Posted 3/3/2013 02:05 pm
Updated 1 year ago
LITTLE ROCK — Republican legislators who had resisted expanding Medicaid in Arkansas say they're encouraged by a new plan that would allow funds from the federal-state program to purchase private insurance for the newly eligible, but say they need more details on how such a system would work.
The announcement last week that the Obama administration had given Arkansas permission to pursue the plan as an alternative to expanding Medicaid eligibility alters a debate that legislators had said would be the top issue of this legislative session. But state officials and legislators say the idea still has hurdles to face in a majority-Republican Legislature that has generally opposed a straight-up expansion of Medicaid.
"It really just opened up 100 new questions," said House Public Health Committee Chairman John Burris, R-Harrison.
Under the proposal, low-income citizens — those who make up to 138 percent of the poverty line, which amounts to $15,415 per year — would receive private insurance purchased using federal Medicaid dollars. The insurance would be purchased through the exchange created under the federal health care law.
The money would cover the cost of the private insurance premiums, but the state would have the flexibility to impose co-pays and other charges.
The federal government would pay the full cost of the health care expansion for the first three years, after which point the state's portion will begin to gradually increase to 10 percent of the cost.
The concept of putting 215,000 uninsured people on private plans offered through the exchange is appealing to Burris and other Republicans, who say the state's Medicaid program can't handle adding that many people to its rolls.
"You are creating a conservative market-based consumer-friendly health care system as opposed to expanding an already broken Medicaid system that's insolvent and provides lower quality of care," Burris said.
State Human Services officials say administrative costs would drop in the long run, and that adding that many people could help strengthen the state's private insurance market.
"Our philosophy has always been we ought to be doing services if it's not available elsewhere," State DHS Director John Selig said last week. "If the private market can serve these people, we in Medicaid don't have any particular desire to."
Selig said the details the state still needs to work out is how to put 215,000 more people on the exchange, which would more than double the number officials had originally anticipated for the insurance marketplace.
"Our intention overall in doing this is for this as much as possible simply be seamless, that when people go into the private market they look like any other client going into the exchange," Selig said.
The other major question is how the state would set up co-pays that Republicans have long sought as part of any expansion agreement. Selig said recent federal guidelines give Arkansas and other states much more flexibility on co-pays for those making more than 100 percent of the poverty level.
The co-pays would likely be targeted more toward areas that Medicaid thinks recipients should be using less, such as going to the emergency room for non-emergency services, he said.
"I think there's a general feeling that where it's reasonable it makes sense to have cost-sharing at various income levels, particularly for things you want to discourage," Selig said.
Legislators say they want to see in writing what U.S. Health and Human Services Secretary Kathleen Sebelius promised Gov. Mike Beebe and state officials about the new Medicaid approach. The U.S. Department of Health and Human Services hasn't publicly confirmed many of the details that Beebe and DHS have announced about the new approach on expanding health coverage in the state.

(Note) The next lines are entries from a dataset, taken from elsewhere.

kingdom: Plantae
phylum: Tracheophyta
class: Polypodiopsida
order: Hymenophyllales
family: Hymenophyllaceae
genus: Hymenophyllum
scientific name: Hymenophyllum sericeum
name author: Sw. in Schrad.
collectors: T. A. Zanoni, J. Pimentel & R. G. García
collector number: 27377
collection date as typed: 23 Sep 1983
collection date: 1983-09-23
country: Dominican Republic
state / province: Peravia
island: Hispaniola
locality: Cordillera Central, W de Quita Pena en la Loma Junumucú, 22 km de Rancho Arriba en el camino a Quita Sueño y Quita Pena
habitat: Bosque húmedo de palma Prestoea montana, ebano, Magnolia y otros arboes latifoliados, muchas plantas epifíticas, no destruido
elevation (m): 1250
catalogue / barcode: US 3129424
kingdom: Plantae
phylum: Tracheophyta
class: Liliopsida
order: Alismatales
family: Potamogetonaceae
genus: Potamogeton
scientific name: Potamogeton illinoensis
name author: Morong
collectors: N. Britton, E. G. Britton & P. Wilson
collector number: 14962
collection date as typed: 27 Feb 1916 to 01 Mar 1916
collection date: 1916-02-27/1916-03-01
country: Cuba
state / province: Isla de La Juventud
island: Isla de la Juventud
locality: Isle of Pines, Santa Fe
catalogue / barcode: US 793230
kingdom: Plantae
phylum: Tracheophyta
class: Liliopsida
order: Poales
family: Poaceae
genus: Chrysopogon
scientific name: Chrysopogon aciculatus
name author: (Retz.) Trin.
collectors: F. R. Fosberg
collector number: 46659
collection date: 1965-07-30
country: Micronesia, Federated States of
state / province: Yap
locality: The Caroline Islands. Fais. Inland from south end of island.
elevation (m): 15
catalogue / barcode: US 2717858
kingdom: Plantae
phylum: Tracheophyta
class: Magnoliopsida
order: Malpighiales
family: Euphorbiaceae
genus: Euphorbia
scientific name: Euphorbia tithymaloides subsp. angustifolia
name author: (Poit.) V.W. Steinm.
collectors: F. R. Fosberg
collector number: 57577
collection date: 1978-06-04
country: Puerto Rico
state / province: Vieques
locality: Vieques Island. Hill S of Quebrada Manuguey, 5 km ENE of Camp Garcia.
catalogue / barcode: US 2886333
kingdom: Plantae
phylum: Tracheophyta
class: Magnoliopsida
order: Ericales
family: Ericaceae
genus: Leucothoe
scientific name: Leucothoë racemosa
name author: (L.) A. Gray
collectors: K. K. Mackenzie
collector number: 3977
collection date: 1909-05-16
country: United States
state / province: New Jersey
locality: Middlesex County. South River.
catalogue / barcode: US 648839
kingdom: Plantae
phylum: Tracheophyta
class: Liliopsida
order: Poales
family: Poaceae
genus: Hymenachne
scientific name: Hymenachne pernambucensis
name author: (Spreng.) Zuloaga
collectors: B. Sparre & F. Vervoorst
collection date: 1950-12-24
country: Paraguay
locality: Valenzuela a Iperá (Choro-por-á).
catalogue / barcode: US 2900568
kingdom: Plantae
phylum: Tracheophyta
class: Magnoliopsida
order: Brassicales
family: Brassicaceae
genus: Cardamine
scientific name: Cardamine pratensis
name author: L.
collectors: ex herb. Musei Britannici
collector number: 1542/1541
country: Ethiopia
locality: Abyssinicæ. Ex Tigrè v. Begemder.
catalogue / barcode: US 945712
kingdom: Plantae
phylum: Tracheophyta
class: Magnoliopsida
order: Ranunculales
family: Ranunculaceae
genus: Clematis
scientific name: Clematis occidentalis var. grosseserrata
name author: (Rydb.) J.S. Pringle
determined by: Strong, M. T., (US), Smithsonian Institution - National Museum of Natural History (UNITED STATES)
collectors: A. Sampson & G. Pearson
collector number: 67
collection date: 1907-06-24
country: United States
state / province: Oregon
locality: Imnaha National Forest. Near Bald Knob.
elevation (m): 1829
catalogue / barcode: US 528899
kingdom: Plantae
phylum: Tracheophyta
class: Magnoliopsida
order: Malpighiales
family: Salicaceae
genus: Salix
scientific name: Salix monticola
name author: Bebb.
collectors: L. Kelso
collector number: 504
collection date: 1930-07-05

"Our goal in working with states has been to be as flexible as possible within the confines of the law," Erin Shields Britt, a spokeswoman for the federal department, said last week. "In her meeting with Governor Beebe, Secretary Sebelius expressed support for ideas from the state that would take advantage of this flexibility and said she was glad to see the state considering an innovative, state-based approach."
Senate Public Health Committee Chairwoman Cecile Bledsoe said she wants to know more.
"What I heard were things that I liked, but I need the details and I feel like we need to handle it possibly in a special session," said Bledsoe, R-Rogers. "This is a very complicated matter, and it's not just a question of do you like what you've heard but how does it all work together?"
Beebe has said he wants legislators to make a decision in the current session.
The other hurdle may be a lack of detail so far on how much the private plan would cost as opposed to regular Medicaid expansion. Selig has said the department expects costs for Medicaid will likely go down since it wouldn't have the administrative costs of adding more people to its rolls, but Beebe has said legislators likely won't see a new dollar figure before they vote on this plan.
Beebe has said a proposed "sunset provision" that would require legislators to re-approve the deal before Arkansas' costs kick in after three years would give the state a track record on the cost of the private plan.
The idea still must win over three-fourths of the House and Senate. Republicans are far from saying they're ready to back on to the proposal, but say they're at least ready to move closer to a potential vote.
"We now have the rules to the game," said Sen. Jonathan Dismang, R-Beebe. "So we get to tailor and see what we can come up with."